The new campaign is ‘Alzheimer’s Disease: It’s More Than You Think,’ reveals Donna Durand, executive director. It will be used nationwide starting in January, which is Alzheimer’s Awareness Month.
As Durand gears up for the campaign, she’s also working hard to get the word out that they’ve moved offices. The new location is at 4728 Ross St. in the CiRS Community Village.
It’s a bright and welcoming space with more offices and meeting rooms that enable the staff to conduct community workshops and support groups.
Durand says the new location is more suitable for the scope of the society’s mission, which is very people-focused.
Physiotherapists, family members, adult children, seniors, and senior care providers can now gather at the office downtown for various workshops to learn about the disease and share their personal experiences.
Lianne Hazell, who joined the Alzheimer Society last month as the Fund Development Coordinator appreciates the personal approach of the society.
“It’s about people, not statistics,” she says.
The society operates entirely on private donations, much of the funding coming from family members who have been touched by the work the society or who give in memory of a loved one who suffered from the disease.
One thing that won’t change with the new office space is the society’s mandate. One of the Alzheimer Society’s main purposes is to dispel myths about the disease.
“A common myth is that people with Alzheimer’s disease are aggressive or violent,” says Durand. “Many people think it is a mental illness,” she says, and don’t know Alzheimer’s is a degenerative disease of the brain.
One in three people over the age of 85 will develop dementia.
Experts project that one million Canadians will have Alzheimer’s disease or related dementia in 25 years if people don’t get more proactive about the disease.
Beyond educating people about what the disease is, Durand is emphatic about getting the message of prevention to young people so they can be proactive with their health.

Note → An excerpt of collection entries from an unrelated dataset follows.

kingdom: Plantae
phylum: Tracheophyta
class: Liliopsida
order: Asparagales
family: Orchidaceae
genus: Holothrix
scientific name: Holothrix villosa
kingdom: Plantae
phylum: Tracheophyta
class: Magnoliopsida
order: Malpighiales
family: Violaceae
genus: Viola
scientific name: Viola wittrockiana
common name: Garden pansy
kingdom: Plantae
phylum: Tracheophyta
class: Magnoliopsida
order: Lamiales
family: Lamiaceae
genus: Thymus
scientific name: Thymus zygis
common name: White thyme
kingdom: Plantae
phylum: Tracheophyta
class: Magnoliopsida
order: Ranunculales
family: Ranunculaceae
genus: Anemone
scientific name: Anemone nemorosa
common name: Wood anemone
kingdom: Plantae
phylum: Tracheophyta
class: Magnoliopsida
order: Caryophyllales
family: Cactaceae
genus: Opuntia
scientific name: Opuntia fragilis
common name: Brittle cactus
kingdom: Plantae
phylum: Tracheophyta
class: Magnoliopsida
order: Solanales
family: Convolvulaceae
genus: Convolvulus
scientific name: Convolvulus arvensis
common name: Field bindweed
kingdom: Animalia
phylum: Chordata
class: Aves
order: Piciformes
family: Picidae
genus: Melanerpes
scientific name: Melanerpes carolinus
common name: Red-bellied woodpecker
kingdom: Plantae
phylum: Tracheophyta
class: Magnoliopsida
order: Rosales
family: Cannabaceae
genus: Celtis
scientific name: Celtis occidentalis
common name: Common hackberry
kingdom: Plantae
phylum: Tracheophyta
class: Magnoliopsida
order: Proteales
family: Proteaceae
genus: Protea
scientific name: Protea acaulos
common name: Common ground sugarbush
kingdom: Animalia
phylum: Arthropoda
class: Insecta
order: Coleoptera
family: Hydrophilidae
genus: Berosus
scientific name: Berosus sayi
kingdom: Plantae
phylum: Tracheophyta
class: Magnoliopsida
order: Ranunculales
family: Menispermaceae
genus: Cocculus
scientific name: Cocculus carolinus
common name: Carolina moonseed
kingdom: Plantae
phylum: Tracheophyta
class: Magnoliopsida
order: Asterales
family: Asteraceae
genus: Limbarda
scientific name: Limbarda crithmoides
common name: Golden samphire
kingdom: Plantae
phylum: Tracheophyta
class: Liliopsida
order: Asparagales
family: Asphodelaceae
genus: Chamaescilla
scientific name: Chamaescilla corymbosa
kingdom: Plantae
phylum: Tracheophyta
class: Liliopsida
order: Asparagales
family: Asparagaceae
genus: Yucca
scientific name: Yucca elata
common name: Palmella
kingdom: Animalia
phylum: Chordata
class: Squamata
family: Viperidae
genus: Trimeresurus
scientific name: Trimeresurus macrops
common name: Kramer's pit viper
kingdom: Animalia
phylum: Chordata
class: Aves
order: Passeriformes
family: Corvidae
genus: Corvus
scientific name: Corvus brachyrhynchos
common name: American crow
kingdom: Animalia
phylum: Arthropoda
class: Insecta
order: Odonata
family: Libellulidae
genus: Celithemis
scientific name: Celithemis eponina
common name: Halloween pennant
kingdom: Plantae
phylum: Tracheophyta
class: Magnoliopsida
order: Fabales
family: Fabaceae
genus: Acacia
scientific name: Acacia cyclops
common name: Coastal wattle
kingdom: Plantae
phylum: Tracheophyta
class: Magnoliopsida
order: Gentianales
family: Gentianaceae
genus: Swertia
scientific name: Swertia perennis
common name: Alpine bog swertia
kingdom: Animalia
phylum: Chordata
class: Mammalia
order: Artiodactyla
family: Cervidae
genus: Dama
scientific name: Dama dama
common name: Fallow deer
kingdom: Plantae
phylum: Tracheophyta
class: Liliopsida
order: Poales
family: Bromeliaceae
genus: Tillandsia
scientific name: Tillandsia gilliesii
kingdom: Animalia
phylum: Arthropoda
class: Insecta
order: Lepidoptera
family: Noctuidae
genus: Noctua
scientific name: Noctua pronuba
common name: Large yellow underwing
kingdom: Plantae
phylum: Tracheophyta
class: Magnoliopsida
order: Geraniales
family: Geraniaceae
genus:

She lists preventative measures like a healthy diet, regular exercise, wearing helmets for sports where head injuries are likely and staying connected to people. People who are active socially and physically have better brain health.
“We’re not here to say this, this, and this is going to work for you – people need to be responsible for their own well being.”
Durand is adamant, however, about one mode of prevention: alcohol abuse.
“There is a 100 per cent preventable form of dementia and that is Korsakoff’s syndrome,” she says. The unique form of dementia is caused because of Vitamin B deficiencies due to alcoholism.
Durand has organized a new series of learning for people to gain an emphatic understanding of the experience of people with dementia. The Family Learning Series will start Feb. 1 and run every Tuesday until March 8 from 7 to 8:30 p.m. at the new office.